• **Task goal**:
Once you reach the line containing "table_cell [1023, 275, 1097, 304]" in the entries below, write out that line and each one after it down to the line containing "table_cell [1109, 871, 1169, 913]", exactly and with nothing added.

• **Records**:
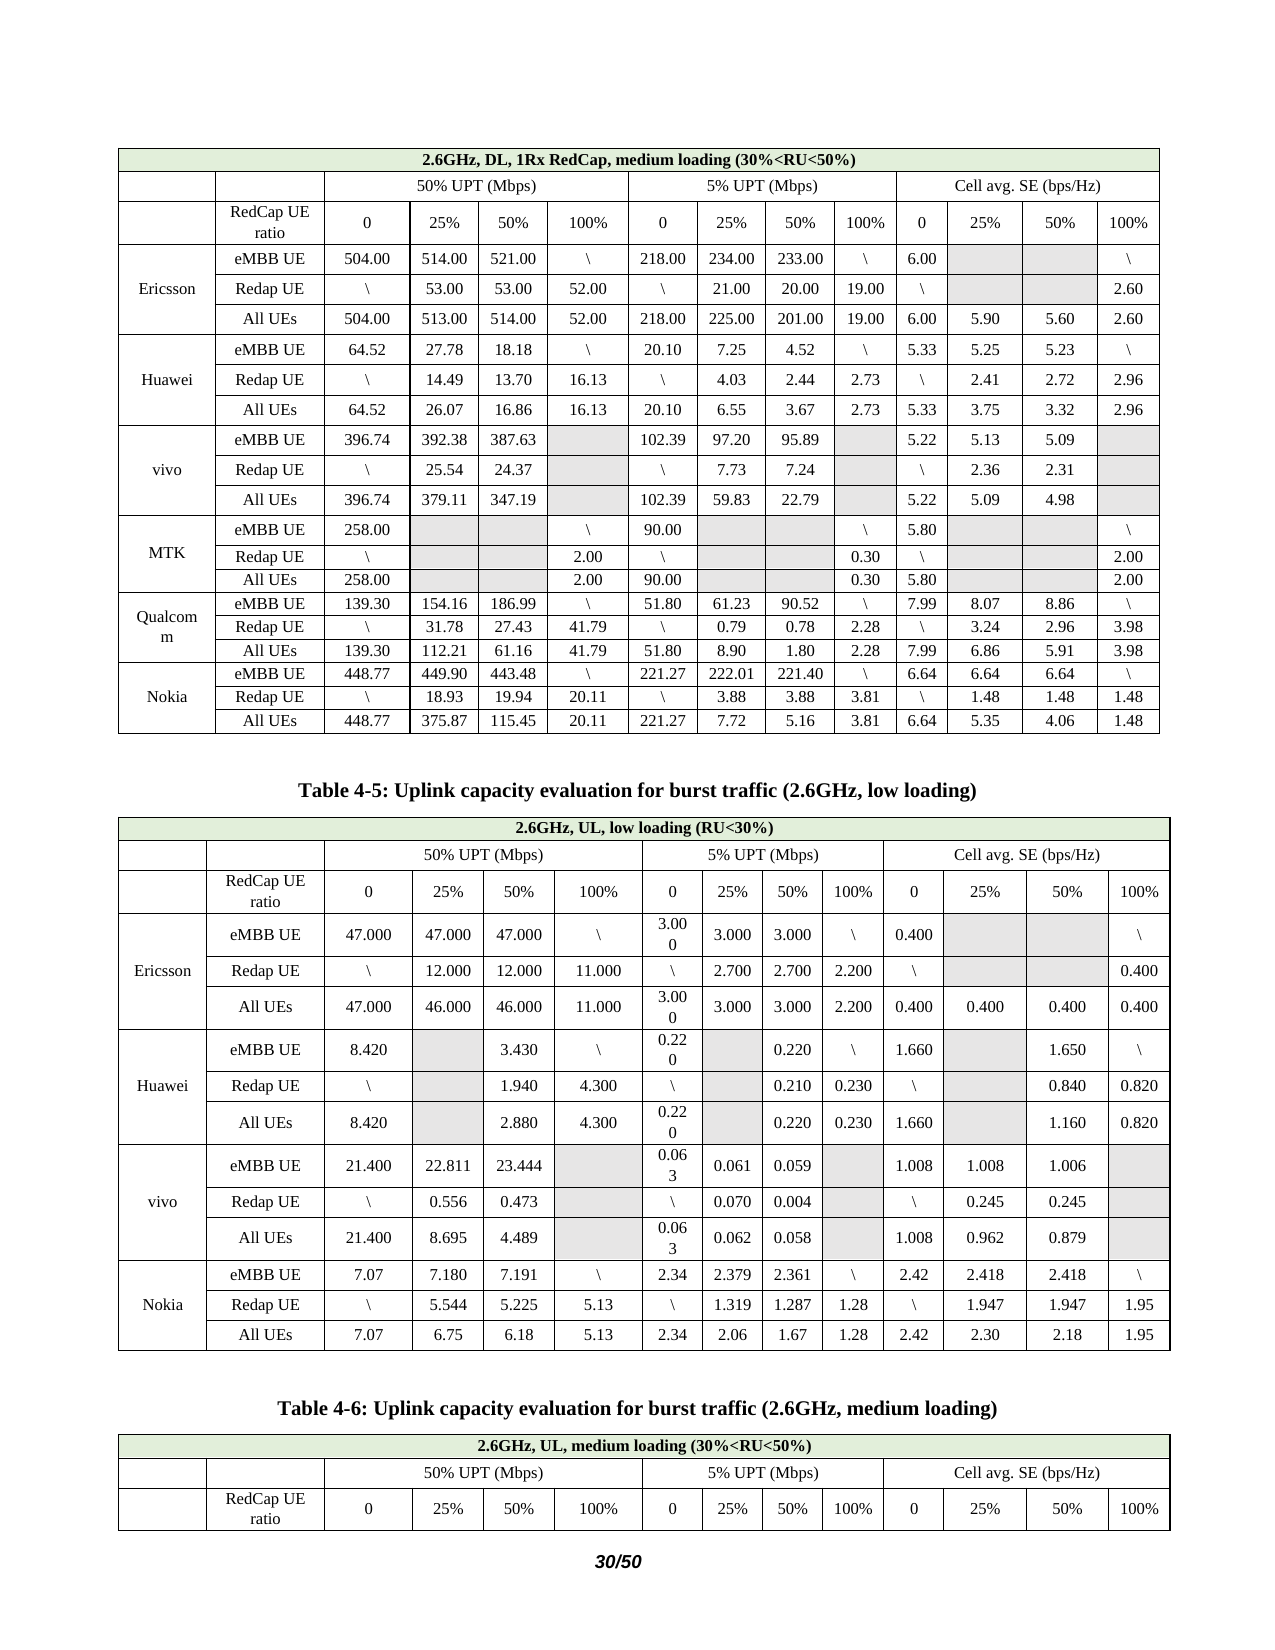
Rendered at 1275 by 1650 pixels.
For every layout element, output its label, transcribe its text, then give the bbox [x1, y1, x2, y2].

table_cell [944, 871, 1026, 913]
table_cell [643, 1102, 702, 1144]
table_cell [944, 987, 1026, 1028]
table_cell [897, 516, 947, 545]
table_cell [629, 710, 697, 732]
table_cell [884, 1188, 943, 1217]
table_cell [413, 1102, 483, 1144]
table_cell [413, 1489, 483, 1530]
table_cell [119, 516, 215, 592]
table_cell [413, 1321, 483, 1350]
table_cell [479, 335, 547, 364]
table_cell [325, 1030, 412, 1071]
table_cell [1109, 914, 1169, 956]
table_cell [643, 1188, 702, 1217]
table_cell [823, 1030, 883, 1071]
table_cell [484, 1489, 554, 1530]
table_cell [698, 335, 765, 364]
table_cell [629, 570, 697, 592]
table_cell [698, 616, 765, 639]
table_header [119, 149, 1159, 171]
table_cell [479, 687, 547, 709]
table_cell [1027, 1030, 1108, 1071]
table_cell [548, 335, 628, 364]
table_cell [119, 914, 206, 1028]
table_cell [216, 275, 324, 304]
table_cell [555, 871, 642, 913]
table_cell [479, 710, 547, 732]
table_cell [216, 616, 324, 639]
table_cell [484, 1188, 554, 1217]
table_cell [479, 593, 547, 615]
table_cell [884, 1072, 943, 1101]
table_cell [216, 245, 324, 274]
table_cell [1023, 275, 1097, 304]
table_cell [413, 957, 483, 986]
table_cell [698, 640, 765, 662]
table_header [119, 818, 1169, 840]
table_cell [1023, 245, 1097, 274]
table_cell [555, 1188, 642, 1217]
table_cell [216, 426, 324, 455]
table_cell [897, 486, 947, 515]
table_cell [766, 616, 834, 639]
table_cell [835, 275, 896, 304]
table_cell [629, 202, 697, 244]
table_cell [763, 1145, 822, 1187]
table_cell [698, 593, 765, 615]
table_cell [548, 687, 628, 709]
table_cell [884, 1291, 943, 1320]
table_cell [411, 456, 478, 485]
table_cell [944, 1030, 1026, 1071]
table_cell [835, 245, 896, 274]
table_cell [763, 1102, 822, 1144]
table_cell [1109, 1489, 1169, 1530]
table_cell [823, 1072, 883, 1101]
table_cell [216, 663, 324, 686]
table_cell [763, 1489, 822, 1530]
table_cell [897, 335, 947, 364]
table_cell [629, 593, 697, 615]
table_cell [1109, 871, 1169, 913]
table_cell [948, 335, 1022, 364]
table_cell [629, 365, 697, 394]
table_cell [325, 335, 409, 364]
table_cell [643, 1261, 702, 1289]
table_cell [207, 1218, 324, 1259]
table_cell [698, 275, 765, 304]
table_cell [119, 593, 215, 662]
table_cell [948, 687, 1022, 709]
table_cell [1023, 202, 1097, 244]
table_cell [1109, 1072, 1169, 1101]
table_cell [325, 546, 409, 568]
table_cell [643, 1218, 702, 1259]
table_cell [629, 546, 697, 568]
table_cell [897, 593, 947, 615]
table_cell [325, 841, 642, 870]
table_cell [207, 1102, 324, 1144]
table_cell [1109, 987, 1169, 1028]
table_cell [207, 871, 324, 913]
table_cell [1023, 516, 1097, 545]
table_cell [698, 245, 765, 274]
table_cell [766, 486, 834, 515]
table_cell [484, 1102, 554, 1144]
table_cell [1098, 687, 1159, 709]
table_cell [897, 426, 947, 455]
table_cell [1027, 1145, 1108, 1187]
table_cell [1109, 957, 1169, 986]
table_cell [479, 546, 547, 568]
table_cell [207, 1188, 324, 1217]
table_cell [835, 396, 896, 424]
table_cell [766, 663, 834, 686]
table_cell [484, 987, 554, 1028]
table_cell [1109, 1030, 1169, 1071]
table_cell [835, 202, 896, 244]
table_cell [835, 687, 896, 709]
text Table 4-6: Uplink capacity evaluation for burst traffic (2.6GHz, medium loading) [118, 1396, 1157, 1419]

• **Exercise solution**:
table_cell [1023, 275, 1097, 304]
table_cell [413, 957, 483, 986]
table_cell [698, 640, 765, 662]
table_header [119, 818, 1169, 840]
table_cell [1023, 245, 1097, 274]
table_cell [555, 1188, 642, 1217]
table_cell [216, 426, 324, 455]
table_cell [897, 486, 947, 515]
table_cell [766, 616, 834, 639]
table_cell [835, 275, 896, 304]
table_cell [629, 202, 697, 244]
table_cell [763, 1145, 822, 1187]
table_cell [698, 593, 765, 615]
table_cell [548, 687, 628, 709]
table_cell [884, 1291, 943, 1320]
table_cell [411, 456, 478, 485]
table_cell [944, 1030, 1026, 1071]
table_cell [835, 245, 896, 274]
table_cell [763, 1102, 822, 1144]
table_cell [1109, 1489, 1169, 1530]
table_cell [823, 1072, 883, 1101]
table_cell [216, 663, 324, 686]
table_cell [763, 1489, 822, 1530]
table_cell [897, 335, 947, 364]
table_cell [629, 593, 697, 615]
table_cell [1109, 871, 1169, 913]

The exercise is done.